Biomedical Computing Information Group BCIG

 

BCIG SPEAKER EVENT: “Information Visualization: Discovering Temporal Event Patterns in Electronic Health Records”

Clinical Center (Building 10) Medical Board Room (Room 2C116)

Abstract: After a general overview of information visualization and examples of visualizations, we will focus on interfaces for Discovering Temporal Event Patterns in Electronic Health Records. Specifying event sequence queries is challenging even for skilled computer professionals familiar with SQL. We will demonstrate our interactive search strategies that allow for aligning records on important events, ranking, and filtering combined with grouping of results to find common or rare events.  A second design uses query-by-example, in which users specify a pattern and see a similarity-ranked list of results. The similarity measure can be customized by four decision criteria, with controls to reduce the impact of missing, extra, or swapped events or the impact of time shifts. We will report on our collaboration with Washington Hospital Center clinicians and administrators on case studies illustrating how these visualization tools can help lead to important medical and operational insights.  For example we have studied temporal patterns in heparin-induced thrombocytopenia, or adverse reactions to radiology contrast administration, and monitored the incidence of bounce-back between floor and ICU.  For more information see: www.cs.umd.edu/hcil/lifelines2 and www.cs.umd.edu/hcil/similan

3:30 - 5:00 pm February 11, 2009

Professor Catherine Plaisant

Professor Catherine Plaisant

Associate Director of Research of the Human-Computer Interaction Lab of the University of Maryland Institute for Advanced Computer Studies

The NIH Biomedical Computing Interest Group (BCIG) 2010 Distinguished Lecture Series with the theme “The Interface of Computer Science, Statistics, Informatics & Translational Medicine” continues Thursday, February 11 with a lecture by Professor Catherine Plaisant entitled “Information Visualization: Discovering Temporal Event Patterns in Electronic Health Records.” Dr. Plaisant is Associate Director of Research of the Human-Computer Interaction Lab of the University of Maryland Institute for Advanced Computer Studies.

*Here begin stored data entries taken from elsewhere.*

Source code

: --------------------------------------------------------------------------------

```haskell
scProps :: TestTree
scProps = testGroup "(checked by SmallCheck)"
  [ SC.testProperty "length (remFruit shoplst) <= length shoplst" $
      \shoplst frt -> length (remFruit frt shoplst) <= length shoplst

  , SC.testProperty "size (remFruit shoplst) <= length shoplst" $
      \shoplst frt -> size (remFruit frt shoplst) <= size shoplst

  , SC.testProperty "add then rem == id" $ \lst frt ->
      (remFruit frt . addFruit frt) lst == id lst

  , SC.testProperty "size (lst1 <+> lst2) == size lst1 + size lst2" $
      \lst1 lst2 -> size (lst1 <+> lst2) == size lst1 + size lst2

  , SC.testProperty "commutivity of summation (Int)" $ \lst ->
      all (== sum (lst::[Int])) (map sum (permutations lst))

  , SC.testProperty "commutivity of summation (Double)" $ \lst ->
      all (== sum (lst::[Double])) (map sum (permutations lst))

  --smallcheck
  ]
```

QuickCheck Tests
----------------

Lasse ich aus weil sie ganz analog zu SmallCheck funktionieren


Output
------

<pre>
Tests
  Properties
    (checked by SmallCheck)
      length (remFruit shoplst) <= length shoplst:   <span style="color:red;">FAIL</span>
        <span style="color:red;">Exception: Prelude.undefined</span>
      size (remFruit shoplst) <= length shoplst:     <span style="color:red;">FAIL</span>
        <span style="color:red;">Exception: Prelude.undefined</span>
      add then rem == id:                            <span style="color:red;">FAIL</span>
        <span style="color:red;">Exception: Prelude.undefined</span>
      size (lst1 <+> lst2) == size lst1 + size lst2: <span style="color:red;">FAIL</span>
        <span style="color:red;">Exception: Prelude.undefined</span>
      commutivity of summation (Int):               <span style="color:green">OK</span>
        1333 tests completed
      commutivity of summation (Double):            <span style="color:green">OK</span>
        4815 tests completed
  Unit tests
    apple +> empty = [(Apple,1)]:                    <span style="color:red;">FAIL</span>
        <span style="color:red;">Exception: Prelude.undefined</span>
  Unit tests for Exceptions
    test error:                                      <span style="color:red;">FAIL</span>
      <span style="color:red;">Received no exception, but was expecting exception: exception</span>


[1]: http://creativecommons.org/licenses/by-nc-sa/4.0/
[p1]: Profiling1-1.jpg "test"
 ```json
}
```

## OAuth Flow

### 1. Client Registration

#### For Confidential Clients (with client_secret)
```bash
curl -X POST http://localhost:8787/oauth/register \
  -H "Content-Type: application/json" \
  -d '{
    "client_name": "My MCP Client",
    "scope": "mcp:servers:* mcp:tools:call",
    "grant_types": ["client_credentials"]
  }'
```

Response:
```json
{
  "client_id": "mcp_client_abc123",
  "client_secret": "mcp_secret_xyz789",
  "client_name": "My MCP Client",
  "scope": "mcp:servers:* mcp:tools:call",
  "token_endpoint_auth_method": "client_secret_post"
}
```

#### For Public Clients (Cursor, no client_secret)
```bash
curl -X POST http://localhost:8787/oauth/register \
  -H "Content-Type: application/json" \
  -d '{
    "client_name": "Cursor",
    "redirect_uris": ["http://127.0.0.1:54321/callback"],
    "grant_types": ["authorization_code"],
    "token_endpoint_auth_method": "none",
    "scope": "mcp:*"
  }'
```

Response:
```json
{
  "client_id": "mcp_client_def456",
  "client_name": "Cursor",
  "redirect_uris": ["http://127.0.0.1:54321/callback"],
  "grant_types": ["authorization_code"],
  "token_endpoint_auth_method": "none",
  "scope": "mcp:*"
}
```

She earned a Doctorat d'Ingenieur degree in France in 1982 and has written over 100 refereed technical publications on diverse subjects such as information visualization, digital libraries, universal access, image browsing, help, digital humanities, technology for families, or evaluation methodologies.  She is a co-author with Ben Shneiderman of "Designing the User Interface: Strategies for Effective Human-Computer Interaction" (5th ed. March 2009) http://www.pearsonhighered.com/dtui5einfo/.  David Wang and Krist Wongsuphasawat are Computer Science PhD students working with Catherine Plaisant and Ben Shneiderman. The title of her BCIG presentation is “What Is Pattern Recognition?”  The lecture is 3:30 – 5:00 p.m. and will start at 3:30 p.m. sharp at the Medical Board Room (Room 2C116), Building 10.